Noting how technology was produced, Günther Anders (1902-92) argued that we have no choice. “While utopians are unable to produce what they imagine, we are unable to imagine what we produce. It is what we produce that makes us obsolescent. We have created a world that is self-reproducing by a kind of technical determinism that feeds itself and in which every new technological innovation is deduced from the previous one without the possibility of choice, without the innovative process being oriented by value judgments.” Are we still here? Instinctively we would answer no. However, part of this reasoning has resurfaced in a much more contemporary debate about free will, which we address in the opening piece. In simple terms: are we free to choose, or do our choices originate in the brain a few milliseconds before we realize we are thinking them? These are ancient doubts, but recent advances in neuroscience seem to confirm them, amplified by a plethora of scientists and philosophers who are highly skeptical of human abilities. This was our starting place to discuss turning points, immediately admitting the difficulties that every radical change brings with it, including those of dealing with it in a magazine.

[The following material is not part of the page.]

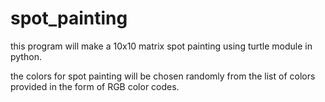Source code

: # spot_painting
this program will make a 10x10 matrix spot painting using turtle module in python.

the colors for spot painting will be chosen randomly from the list of colors provided in the form of RGB color codes.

To tell the truth, when we began to prepare our list of potential articles for this issue, we were inspired by another suggestion: “Stellar Moments”, the wonderful collection of historical miniatures by Stefan Zweig. It’s a title that stood out on its own, soon becoming somewhat of a North Star for the editorial staff because of its ability to ponder the destiny that awaits mankind, net of its will to self-determine. And from there, everything else flowed like a karst river. A series of conversations with some unusual minds on how and when they experienced their defining moment; a psychoanalytical interview with complexity scientist David Krakauer (a true rock star of the Santa Fe Institute); a painful reflection on the tools that schools should give us to become adults capable of making bold choices; the merciless analysis of our climate by Emily Atkin, founder of the viral newsletter “Heated”; the plans of migrants to cross the Mediterranean Sea seeking asylum; critic and director Mark Cousins’ rollercoaster of turning points in the history of cinema; the Siberian journeys of the great Polish writer Jacek Hugo-Bader, author of stories that have the flavor of the most inspired Ryszard Kapuscinski; and then Eliane Brum, a Brazilian journalist who has succeeded in transforming the marginal lives of the Amazon into a sort of universal mirror. And then there is also much more, a bit of madness, insights, digressions. In short, enjoy the read.